Tuvo relaciones sentimentales complejas y varias uniones, siendo sus esposas principales Rosalía del Villar y Zabala, y Rosario Murillo, con quien tuvo un hijo. También tuvo relaciones con otras mujeres que inspiraron su obra. Sus amistades literarias fueron intensas, especialmente con los escritores que compartieron el espíritu modernista. Su salud fue precaria y sufrió problemas de alcoholismo, lo que afectó su vida y, en parte, su obra en sus últimos años. Aunque tuvo una carrera diplomática, su sustento principal provino de su trabajo como periodista, editor y de los adelantos de sus obras. Su visión del mundo era a menudo escéptica y melancólica, a pesar de su gusto por la belleza y el placer. Su activismo político, especialmente su llamado de atención sobre la hegemonía estadounidense en América, marcó su pensamiento.

Reconocimiento y recepción

Fue el poeta más influyente y reconocido de su tiempo en el mundo hispanohablante. Viajó extensamente, siendo aclamado en España y en diversas capitales de América Latina. No recibió premios oficiales en el sentido moderno, pero su consagración fue más un reconocimiento popular y literario absoluto. Su influencia fue inmediata y abrumadora. La crítica siempre lo ha situado como el gran renovador de la poesía en español, el iniciador del Modernismo y uno de los pilares de la literatura hispanoamericana.

Influencias y legado

Fue influenciado por los poetas franceses (Baudelaire, Verlaine, Mallarmé, Rimbaud), los parnasianos, y los clásicos españoles (Garcilaso, Góngora, Lope de Vega).

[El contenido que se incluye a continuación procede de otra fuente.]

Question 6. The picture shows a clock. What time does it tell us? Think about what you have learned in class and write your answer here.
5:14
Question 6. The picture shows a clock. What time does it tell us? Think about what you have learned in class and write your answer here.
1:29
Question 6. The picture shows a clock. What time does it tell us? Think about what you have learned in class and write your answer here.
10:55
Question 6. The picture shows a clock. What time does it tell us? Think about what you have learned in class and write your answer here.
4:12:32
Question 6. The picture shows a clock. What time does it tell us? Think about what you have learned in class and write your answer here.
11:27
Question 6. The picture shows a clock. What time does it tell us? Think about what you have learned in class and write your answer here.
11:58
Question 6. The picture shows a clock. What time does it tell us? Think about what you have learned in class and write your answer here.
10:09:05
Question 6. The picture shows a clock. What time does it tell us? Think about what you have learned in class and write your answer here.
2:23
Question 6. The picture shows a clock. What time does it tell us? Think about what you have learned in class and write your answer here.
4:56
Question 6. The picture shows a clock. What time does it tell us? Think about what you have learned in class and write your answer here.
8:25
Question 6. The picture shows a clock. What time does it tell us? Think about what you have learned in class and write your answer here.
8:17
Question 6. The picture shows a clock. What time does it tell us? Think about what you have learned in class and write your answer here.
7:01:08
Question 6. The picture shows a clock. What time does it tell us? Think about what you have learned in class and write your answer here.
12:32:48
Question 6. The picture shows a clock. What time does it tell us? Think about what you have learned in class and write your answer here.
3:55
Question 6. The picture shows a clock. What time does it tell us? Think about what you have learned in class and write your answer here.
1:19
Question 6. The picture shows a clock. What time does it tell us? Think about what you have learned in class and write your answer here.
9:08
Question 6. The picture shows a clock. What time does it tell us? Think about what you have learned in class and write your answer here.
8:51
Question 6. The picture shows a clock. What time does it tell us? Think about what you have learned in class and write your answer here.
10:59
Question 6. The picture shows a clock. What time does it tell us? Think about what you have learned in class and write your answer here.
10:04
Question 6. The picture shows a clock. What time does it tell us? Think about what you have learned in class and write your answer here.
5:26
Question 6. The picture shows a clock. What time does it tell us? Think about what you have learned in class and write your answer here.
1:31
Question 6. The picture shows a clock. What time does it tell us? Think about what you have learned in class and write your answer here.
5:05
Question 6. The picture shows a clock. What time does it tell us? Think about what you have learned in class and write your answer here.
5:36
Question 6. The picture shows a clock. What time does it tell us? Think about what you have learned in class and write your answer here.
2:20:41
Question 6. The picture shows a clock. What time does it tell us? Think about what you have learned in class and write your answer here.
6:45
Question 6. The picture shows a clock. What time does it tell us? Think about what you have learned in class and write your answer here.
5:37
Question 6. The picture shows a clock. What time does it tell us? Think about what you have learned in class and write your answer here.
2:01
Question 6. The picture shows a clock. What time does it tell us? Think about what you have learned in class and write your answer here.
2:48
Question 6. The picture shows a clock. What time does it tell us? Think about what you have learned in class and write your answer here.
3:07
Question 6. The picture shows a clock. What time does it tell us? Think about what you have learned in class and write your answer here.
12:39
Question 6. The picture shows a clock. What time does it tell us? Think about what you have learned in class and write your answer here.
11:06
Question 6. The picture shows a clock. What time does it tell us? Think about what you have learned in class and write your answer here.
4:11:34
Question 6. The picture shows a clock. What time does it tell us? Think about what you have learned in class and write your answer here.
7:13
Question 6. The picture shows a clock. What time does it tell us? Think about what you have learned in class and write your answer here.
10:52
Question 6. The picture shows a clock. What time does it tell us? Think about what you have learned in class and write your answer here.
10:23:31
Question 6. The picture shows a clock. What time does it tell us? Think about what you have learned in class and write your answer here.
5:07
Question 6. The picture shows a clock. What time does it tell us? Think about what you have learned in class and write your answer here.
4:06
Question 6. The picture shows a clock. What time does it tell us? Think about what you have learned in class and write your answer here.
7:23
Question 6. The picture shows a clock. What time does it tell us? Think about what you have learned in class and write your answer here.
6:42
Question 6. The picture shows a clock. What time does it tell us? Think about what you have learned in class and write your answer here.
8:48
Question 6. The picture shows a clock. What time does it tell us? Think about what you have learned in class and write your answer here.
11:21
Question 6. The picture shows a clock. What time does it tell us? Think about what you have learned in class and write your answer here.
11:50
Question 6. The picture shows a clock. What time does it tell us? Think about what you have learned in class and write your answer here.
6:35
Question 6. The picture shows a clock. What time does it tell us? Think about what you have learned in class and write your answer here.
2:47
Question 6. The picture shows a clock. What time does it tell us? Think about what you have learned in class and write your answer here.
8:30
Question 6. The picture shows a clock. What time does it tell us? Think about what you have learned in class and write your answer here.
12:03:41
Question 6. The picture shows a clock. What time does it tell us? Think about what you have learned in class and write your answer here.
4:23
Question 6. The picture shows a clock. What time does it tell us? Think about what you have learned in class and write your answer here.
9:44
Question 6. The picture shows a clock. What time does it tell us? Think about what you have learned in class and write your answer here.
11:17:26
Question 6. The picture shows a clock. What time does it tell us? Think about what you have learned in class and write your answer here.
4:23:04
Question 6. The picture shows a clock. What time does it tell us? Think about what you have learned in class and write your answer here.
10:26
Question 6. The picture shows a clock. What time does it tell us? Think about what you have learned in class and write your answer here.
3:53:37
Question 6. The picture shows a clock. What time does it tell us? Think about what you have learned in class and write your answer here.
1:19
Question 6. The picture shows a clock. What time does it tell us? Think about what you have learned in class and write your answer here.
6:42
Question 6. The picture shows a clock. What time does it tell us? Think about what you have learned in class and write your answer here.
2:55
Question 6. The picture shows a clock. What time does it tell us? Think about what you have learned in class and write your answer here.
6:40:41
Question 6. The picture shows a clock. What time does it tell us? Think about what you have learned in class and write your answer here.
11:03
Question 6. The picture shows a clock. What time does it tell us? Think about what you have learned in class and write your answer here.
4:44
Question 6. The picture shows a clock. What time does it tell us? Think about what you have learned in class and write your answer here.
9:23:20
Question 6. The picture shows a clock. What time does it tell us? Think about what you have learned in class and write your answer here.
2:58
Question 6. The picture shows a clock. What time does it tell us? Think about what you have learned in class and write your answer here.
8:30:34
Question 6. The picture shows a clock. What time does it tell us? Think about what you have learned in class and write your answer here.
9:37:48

Su legado es monumental. Influenció a prácticamente todos los poetas en lengua española que le sucedieron, tanto en la forma como en la temática. Su obra es fundamental para entender la evolución de la poesía moderna en español. Su ingreso al canon literario es indiscutible y universal. Sus obras han sido traducidas a múltiples idiomas y su influencia se extiende a otras artes, como la música. Existen innumerables estudios y ediciones críticas de su obra.

Interpretación y análisis crítico

Su obra se presta a análisis sobre la búsqueda de la belleza como refugio ante la crudeza de la realidad, la crisis de la modernidad, la identidad hispanoamericana y las tensiones entre el espíritu y la materia. La interpretación de su obra a menudo se centra en la dualidad entre el esteticismo y el compromiso, o entre la evasión y la reflexión existencial.

Infancia y formación

Era conocido por su elegancia y su gusto por la vida cortesana, pero también por su profunda melancolía. Su famosa frase "Soy el poeta de la selva y mi canto es de las selvas" refleja su conexión con la naturaleza americana, a pesar de su cosmopolitismo. Fue un gran aficionado a las esmeraldas y a la ornamentación. Llevaba consigo un pequeño altar portátil para rezar. Se dice que sus hábitos de escritura eran irregulares, influenciados por su estado de ánimo y sus crisis.

Muerte y memoria

Falleció en León, Nicaragua, de forma prematura, a causa de una enfermedad hepática agravada por el alcoholismo y una antigua herida de bala. Su muerte causó una profunda conmoción en el mundo literario hispanoamericano. Su memoria es objeto de culto, y es recordado como el gran renovador de la poesía en español y el padre del Modernismo.